Valberto José

Jornalista, habilitado pelo curso de Comunicação Social da Universidade Regional do Nordeste (URNE), hoje UEPB. Colunista esportivo da Gazeta do Sertão e d’A Palavra, passou pelo Diário da Borborema e Jornal da Paraíba; foi comerciante do setor de carnes, fazendo uma pausa de 18 anos no jornalismo.

O problema não é o uso, é o abuso

Publicado em 13 de setembro de 2024

Palavras com pronúncia e escrita parecidas, elitismo e etilismo, sugerem traduzir, na sonoridade de suas sílabas, aquilo que de mal causam à sociedade e à família. O elitista, quando pratica a segregação de pessoas na sua ganância de ter e de sede de poder; o etilista, afastando familiares, na insaciabilidade do seu vício, provocando traumas irreparáveis.

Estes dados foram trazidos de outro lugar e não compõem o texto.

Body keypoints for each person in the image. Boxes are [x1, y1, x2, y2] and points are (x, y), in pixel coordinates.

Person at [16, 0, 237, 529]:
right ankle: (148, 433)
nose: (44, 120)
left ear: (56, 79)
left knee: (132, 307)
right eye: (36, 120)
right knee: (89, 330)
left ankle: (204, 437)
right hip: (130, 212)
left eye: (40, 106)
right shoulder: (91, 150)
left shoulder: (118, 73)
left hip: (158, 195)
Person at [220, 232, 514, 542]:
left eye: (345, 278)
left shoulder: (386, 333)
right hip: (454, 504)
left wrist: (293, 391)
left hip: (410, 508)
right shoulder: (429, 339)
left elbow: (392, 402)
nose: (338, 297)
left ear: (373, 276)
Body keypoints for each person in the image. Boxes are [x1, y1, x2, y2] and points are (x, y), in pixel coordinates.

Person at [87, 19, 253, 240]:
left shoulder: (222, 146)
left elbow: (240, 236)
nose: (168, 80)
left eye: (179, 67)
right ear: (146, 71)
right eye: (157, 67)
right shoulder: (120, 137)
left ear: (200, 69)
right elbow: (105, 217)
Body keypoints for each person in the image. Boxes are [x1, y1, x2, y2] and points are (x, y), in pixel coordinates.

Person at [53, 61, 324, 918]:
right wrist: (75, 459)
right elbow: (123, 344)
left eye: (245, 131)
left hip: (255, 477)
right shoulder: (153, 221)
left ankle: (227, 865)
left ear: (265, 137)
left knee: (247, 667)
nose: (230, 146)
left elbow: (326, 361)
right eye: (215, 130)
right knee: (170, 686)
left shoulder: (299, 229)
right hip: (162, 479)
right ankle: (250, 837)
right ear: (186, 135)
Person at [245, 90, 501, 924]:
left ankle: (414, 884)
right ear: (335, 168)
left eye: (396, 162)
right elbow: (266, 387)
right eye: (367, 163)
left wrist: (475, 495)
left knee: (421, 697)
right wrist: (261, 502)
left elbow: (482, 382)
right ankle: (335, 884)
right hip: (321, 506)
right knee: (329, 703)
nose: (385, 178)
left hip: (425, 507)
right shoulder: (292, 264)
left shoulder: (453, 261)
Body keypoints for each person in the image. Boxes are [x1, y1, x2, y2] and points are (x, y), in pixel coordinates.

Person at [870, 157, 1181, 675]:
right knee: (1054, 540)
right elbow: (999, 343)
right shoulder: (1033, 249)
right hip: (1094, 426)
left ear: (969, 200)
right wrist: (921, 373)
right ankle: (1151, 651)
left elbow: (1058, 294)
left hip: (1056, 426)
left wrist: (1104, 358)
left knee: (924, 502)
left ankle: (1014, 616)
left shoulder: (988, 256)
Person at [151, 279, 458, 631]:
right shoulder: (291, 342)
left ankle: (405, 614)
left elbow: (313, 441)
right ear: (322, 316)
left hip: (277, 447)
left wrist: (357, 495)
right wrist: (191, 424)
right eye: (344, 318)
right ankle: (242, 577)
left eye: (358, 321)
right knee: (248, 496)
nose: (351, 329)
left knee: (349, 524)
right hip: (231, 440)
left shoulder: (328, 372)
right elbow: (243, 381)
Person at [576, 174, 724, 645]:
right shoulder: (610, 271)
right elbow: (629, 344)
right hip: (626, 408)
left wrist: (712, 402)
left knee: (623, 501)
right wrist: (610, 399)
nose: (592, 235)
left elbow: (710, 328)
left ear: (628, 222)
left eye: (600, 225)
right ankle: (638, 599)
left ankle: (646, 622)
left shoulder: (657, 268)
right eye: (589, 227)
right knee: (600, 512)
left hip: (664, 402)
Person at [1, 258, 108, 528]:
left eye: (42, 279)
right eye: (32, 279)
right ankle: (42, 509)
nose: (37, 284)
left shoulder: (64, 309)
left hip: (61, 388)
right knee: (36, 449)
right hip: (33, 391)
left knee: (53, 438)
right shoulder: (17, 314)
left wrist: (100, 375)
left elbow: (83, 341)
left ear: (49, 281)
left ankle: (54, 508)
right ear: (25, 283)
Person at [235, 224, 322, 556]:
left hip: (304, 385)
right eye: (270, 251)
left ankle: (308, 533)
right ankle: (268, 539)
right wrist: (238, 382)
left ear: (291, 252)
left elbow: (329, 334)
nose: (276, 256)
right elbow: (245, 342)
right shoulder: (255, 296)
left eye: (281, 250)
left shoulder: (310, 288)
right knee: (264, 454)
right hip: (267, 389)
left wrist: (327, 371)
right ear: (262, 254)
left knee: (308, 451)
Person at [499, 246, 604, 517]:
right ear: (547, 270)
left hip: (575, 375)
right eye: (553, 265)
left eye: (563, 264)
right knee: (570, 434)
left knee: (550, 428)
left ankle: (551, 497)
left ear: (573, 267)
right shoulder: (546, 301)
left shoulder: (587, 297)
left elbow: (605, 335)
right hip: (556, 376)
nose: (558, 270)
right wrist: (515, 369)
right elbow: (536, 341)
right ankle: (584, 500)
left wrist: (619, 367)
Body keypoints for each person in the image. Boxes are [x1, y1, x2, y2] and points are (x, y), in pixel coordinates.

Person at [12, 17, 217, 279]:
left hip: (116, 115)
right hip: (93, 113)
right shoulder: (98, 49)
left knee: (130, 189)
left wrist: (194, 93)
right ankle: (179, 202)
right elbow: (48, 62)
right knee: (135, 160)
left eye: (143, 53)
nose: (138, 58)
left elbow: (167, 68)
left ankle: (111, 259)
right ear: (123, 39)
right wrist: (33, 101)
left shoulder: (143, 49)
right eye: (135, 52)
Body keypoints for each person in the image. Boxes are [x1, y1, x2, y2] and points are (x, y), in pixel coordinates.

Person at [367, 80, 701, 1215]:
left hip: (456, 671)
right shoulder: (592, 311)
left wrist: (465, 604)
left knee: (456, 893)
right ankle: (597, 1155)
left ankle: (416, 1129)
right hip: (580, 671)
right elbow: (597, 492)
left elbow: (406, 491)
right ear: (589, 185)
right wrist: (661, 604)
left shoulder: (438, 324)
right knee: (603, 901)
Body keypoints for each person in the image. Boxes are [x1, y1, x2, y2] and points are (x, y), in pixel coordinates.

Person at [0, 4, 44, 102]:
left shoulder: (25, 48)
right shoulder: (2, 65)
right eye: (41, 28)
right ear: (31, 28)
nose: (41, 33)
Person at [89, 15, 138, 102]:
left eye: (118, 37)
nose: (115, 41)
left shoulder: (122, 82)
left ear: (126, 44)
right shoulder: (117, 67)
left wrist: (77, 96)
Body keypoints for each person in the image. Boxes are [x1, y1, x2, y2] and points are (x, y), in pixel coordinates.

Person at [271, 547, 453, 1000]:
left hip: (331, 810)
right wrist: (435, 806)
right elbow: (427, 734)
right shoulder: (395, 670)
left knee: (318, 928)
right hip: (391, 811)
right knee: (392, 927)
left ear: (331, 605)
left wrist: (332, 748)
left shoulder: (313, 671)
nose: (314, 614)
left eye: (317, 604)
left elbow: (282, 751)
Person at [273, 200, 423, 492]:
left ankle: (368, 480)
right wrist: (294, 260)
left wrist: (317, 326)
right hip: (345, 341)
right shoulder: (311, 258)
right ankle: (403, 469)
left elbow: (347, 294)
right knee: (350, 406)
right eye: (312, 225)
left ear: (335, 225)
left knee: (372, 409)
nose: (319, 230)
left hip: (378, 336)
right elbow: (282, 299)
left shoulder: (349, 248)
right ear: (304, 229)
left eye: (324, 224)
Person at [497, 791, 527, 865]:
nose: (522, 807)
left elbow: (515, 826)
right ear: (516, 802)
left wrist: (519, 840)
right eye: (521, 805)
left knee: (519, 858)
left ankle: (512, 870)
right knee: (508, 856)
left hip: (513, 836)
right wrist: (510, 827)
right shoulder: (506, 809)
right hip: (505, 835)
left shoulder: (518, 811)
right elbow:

Em momento de descontração em grupo e de pouco serviço no ambiente de trabalho, um dos colegas disse, na peculiaridade de sua calma, que eu seria um viciado quando lhes confessei que costumava tomar duas, três doses de cachaça antes de almoçar, quase todos os dias. “Mas não é alcoólatra”, ressalvou, antes que eu franzisse a testa com provocação. Acabei lhe dando razão.

Passados quase 25 anos desse alerta, continuo brindando à vida com essas três doses, desde que tenha vontade de “abrir o apetite” naquele dia ou não tenha que dirigir na tarde que está chegando. Agora com um prazer a mais: poder escolher, na minha incipiente coleção, o copo a ser colocado o aperitivo que vou degustar.

Na coluna de um ano atrás, lamentei o desbotamento da gravura de um dos dois copos que a filha trouxera do Rio de Janeiro, após ser usado com cerveja. Agora, na semana do Dia da Cachaça – 13 de janeiro – lamento a perda total de um dos colecionados, numa série de coincidências inexplicáveis.

Coloquei uma garrafa de vinho junto à coleção, que fica em espaço exíguo do armário da cozinha. Dias depois, resolvi tomar um cálice do tinto seco e ao retirar a botelha sobrevoando a coletânea, ela tropeça no copo, que se espedaça no mármore negro da pia.

São muitas coincidências, não? Acontecer justo com o outro presente filial vindo do Rio, também com gravuras de paisagens cariocas; ocorrência causada pela colocação de bebida etílica que não é da cana. Se naquele a foto do Maracanã foi apagada, neste a imagem do Cristo Redentor fragmentou-se.

Observando o copo despedaçado, pensei: o alcoólatra é um cristal quebrado no piso de uma casa, deixando os moradores sem chão, ferindo a todos e causando traumas irreparáveis aos seus descendentes. E concluí que a questão não está no consumo, mas no excesso, concordando com o padre de Caicó, para quem “o problema não é o uso, o problema é o abuso”.